**YOUR GOAL:** From the records below, copy out exactly the lines from the one containing "Redução de dimensionalidade simplifica" to the one containing "Na detecção de fraudes, o", both included. Add nothing else.

**Source texts of formatted documents:**
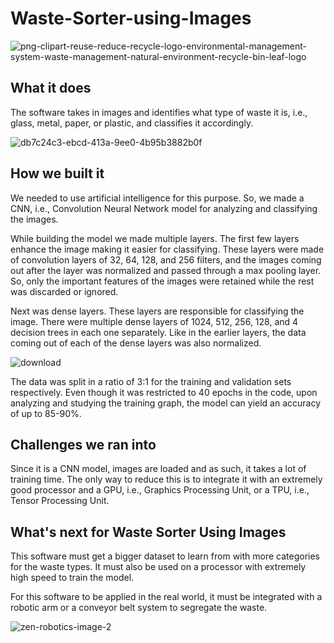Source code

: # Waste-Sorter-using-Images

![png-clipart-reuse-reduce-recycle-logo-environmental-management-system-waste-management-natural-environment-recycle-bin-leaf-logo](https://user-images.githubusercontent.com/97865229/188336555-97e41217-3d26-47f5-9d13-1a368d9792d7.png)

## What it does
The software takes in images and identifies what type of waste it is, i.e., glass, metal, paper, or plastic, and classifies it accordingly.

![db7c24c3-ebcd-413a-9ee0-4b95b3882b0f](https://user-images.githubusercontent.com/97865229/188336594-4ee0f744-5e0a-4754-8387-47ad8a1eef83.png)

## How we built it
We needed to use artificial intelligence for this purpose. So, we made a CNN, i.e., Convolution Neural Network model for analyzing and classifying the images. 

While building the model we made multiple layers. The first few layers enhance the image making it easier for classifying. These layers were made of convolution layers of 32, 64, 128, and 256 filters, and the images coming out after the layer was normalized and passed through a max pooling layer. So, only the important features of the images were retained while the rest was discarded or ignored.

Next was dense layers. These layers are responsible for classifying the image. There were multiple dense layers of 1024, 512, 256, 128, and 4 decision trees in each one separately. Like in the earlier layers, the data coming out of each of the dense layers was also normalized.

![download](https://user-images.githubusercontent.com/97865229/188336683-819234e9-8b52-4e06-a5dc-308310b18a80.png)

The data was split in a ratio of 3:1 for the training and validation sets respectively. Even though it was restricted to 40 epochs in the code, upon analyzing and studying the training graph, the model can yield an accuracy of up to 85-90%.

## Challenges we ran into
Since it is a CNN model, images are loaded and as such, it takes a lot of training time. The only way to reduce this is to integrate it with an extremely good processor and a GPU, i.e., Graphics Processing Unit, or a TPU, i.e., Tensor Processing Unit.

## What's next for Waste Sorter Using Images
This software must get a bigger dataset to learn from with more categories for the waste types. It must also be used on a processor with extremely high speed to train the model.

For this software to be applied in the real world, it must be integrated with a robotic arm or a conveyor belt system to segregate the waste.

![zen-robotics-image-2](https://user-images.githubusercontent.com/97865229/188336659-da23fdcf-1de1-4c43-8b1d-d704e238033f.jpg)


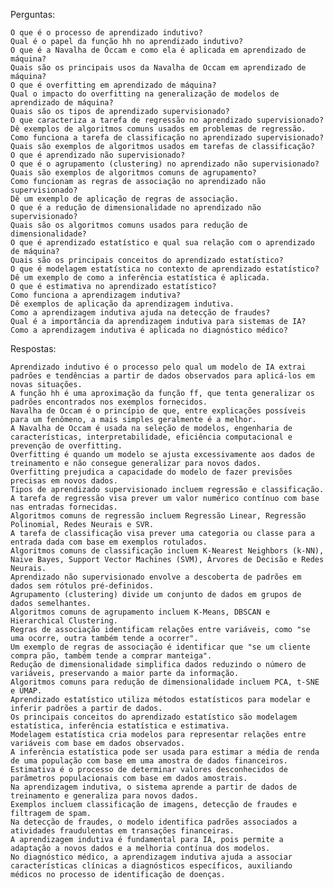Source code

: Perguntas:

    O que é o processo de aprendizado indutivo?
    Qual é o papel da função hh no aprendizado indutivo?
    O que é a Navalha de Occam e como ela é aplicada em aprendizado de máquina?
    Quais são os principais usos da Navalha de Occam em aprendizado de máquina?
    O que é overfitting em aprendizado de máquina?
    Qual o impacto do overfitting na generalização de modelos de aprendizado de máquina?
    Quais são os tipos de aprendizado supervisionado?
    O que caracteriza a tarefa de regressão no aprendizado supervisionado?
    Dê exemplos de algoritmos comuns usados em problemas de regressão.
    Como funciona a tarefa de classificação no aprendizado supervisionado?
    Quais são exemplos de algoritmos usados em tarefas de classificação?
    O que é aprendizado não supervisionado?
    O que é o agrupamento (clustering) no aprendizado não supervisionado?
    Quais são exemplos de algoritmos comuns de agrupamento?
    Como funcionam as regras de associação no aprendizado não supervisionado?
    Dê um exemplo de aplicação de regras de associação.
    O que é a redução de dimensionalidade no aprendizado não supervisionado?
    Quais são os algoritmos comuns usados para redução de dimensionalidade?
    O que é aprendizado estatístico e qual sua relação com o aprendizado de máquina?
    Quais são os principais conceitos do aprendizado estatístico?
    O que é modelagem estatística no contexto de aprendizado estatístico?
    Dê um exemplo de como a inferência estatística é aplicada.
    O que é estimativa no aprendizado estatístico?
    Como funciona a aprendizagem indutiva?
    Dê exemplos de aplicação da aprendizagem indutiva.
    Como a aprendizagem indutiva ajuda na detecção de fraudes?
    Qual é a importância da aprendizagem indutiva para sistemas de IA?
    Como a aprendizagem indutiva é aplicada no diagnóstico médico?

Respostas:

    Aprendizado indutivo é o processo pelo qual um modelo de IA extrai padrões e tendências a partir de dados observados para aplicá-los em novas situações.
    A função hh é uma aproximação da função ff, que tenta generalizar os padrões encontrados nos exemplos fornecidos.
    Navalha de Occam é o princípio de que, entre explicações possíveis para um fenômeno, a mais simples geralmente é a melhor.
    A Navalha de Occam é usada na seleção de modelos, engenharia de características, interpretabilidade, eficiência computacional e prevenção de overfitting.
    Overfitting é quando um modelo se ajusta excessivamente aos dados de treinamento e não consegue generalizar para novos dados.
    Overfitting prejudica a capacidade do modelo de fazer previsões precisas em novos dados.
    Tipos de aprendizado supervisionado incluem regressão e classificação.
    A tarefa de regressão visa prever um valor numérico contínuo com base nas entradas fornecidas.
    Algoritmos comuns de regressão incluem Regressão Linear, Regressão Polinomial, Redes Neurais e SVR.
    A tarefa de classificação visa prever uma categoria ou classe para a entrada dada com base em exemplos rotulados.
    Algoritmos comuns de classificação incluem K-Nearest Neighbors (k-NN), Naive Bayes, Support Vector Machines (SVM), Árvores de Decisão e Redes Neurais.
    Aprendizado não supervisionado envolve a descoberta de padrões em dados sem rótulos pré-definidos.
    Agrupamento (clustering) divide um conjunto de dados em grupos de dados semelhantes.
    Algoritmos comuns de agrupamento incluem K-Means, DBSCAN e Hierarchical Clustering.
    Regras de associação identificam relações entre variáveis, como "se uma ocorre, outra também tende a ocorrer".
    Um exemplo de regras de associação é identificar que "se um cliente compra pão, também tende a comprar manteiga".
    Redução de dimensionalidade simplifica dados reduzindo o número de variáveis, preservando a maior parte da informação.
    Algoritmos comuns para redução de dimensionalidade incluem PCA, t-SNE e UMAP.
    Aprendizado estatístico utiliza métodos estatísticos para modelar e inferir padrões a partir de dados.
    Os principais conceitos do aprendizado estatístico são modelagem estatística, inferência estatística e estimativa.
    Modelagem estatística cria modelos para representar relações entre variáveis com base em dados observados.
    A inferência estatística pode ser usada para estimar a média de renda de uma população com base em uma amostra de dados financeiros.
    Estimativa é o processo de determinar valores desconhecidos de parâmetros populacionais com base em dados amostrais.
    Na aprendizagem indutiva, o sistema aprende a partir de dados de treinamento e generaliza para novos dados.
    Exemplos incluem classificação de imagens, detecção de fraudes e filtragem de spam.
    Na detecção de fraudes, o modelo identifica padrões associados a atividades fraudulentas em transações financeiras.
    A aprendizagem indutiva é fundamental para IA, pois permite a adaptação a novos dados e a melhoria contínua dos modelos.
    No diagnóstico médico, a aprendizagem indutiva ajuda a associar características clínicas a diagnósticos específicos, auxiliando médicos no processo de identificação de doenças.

...

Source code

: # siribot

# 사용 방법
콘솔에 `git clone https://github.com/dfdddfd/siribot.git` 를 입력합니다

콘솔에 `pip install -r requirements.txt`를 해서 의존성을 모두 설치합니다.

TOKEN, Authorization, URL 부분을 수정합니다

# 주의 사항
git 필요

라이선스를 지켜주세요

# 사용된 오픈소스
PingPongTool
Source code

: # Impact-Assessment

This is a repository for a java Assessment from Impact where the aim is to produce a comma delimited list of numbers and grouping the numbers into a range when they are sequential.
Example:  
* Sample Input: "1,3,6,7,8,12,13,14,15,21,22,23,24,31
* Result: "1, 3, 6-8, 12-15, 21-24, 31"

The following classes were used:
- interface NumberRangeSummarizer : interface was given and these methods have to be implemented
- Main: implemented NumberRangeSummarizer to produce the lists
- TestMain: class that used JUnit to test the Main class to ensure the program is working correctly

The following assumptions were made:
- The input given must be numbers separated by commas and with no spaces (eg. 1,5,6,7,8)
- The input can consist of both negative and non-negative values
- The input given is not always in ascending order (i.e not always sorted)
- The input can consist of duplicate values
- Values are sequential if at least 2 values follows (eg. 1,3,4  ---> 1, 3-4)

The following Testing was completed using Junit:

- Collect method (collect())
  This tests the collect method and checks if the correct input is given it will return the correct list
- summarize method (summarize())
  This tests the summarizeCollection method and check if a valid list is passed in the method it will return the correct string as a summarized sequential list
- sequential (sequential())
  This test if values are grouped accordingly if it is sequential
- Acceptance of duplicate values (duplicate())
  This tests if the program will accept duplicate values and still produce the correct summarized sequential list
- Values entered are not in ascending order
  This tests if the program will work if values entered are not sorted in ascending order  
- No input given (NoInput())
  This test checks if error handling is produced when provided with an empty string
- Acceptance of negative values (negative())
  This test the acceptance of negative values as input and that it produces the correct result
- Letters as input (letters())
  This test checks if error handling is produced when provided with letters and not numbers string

**REPLY:**
    Redução de dimensionalidade simplifica dados reduzindo o número de variáveis, preservando a maior parte da informação.
    Algoritmos comuns para redução de dimensionalidade incluem PCA, t-SNE e UMAP.
    Aprendizado estatístico utiliza métodos estatísticos para modelar e inferir padrões a partir de dados.
    Os principais conceitos do aprendizado estatístico são modelagem estatística, inferência estatística e estimativa.
    Modelagem estatística cria modelos para representar relações entre variáveis com base em dados observados.
    A inferência estatística pode ser usada para estimar a média de renda de uma população com base em uma amostra de dados financeiros.
    Estimativa é o processo de determinar valores desconhecidos de parâmetros populacionais com base em dados amostrais.
    Na aprendizagem indutiva, o sistema aprende a partir de dados de treinamento e generaliza para novos dados.
    Exemplos incluem classificação de imagens, detecção de fraudes e filtragem de spam.
    Na detecção de fraudes, o modelo identifica padrões associados a atividades fraudulentas em transações financeiras.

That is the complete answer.